Task to carry out
Retype only the lines at the head of the records, first through the one with "Adapterkabel, 2x 12V und 2x 5V, für 4 Lüfter", exactly as written.

Recorded data
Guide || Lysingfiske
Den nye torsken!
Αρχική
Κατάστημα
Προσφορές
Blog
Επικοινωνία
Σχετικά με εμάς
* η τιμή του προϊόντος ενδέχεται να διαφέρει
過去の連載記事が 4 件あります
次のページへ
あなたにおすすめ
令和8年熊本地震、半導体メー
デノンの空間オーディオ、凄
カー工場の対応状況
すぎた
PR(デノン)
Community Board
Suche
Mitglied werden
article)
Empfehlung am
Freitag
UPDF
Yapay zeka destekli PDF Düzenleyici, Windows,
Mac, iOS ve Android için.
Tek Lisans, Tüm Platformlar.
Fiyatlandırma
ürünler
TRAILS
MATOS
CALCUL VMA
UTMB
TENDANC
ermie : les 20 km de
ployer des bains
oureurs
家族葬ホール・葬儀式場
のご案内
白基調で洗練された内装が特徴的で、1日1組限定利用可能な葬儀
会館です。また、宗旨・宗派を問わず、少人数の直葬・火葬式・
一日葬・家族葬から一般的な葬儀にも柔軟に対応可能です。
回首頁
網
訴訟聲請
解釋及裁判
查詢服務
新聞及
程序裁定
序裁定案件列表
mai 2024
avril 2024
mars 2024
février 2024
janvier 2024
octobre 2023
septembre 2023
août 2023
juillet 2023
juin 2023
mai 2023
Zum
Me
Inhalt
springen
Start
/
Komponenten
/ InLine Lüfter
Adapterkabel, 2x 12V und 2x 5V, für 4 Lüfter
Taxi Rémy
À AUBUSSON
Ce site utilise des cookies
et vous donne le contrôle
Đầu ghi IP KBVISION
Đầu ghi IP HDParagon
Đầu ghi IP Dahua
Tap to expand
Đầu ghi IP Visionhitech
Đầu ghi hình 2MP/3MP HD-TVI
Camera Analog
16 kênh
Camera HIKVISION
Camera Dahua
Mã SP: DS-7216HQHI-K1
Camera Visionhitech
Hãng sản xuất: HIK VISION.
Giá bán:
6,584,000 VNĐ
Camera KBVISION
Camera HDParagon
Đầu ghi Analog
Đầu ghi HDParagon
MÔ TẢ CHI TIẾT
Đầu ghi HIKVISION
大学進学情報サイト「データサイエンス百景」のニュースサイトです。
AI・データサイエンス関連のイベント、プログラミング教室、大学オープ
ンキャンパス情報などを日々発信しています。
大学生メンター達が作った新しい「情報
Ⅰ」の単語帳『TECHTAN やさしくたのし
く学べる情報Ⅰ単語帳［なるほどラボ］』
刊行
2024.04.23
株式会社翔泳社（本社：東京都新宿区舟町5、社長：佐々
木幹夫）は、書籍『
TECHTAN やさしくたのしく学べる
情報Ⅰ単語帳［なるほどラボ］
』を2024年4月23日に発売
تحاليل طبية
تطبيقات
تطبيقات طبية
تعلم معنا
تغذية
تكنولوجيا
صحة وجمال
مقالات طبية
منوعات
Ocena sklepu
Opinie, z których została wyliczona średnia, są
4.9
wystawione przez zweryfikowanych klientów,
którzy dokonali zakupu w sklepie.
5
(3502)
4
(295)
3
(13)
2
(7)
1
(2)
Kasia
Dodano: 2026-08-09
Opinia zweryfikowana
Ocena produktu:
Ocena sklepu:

Answer box
Guide || Lysingfiske
Den nye torsken!
Αρχική
Κατάστημα
Προσφορές
Blog
Επικοινωνία
Σχετικά με εμάς
* η τιμή του προϊόντος ενδέχεται να διαφέρει
過去の連載記事が 4 件あります
次のページへ
あなたにおすすめ
令和8年熊本地震、半導体メー
デノンの空間オーディオ、凄
カー工場の対応状況
すぎた
PR(デノン)
Community Board
Suche
Mitglied werden
article)
Empfehlung am
Freitag
UPDF
Yapay zeka destekli PDF Düzenleyici, Windows,
Mac, iOS ve Android için.
Tek Lisans, Tüm Platformlar.
Fiyatlandırma
ürünler
TRAILS
MATOS
CALCUL VMA
UTMB
TENDANC
ermie : les 20 km de
ployer des bains
oureurs
家族葬ホール・葬儀式場
のご案内
白基調で洗練された内装が特徴的で、1日1組限定利用可能な葬儀
会館です。また、宗旨・宗派を問わず、少人数の直葬・火葬式・
一日葬・家族葬から一般的な葬儀にも柔軟に対応可能です。
回首頁
網
訴訟聲請
解釋及裁判
查詢服務
新聞及
程序裁定
序裁定案件列表
mai 2024
avril 2024
mars 2024
février 2024
janvier 2024
octobre 2023
septembre 2023
août 2023
juillet 2023
juin 2023
mai 2023
Zum
Me
Inhalt
springen
Start
/
Komponenten
/ InLine Lüfter
Adapterkabel, 2x 12V und 2x 5V, für 4 Lüfter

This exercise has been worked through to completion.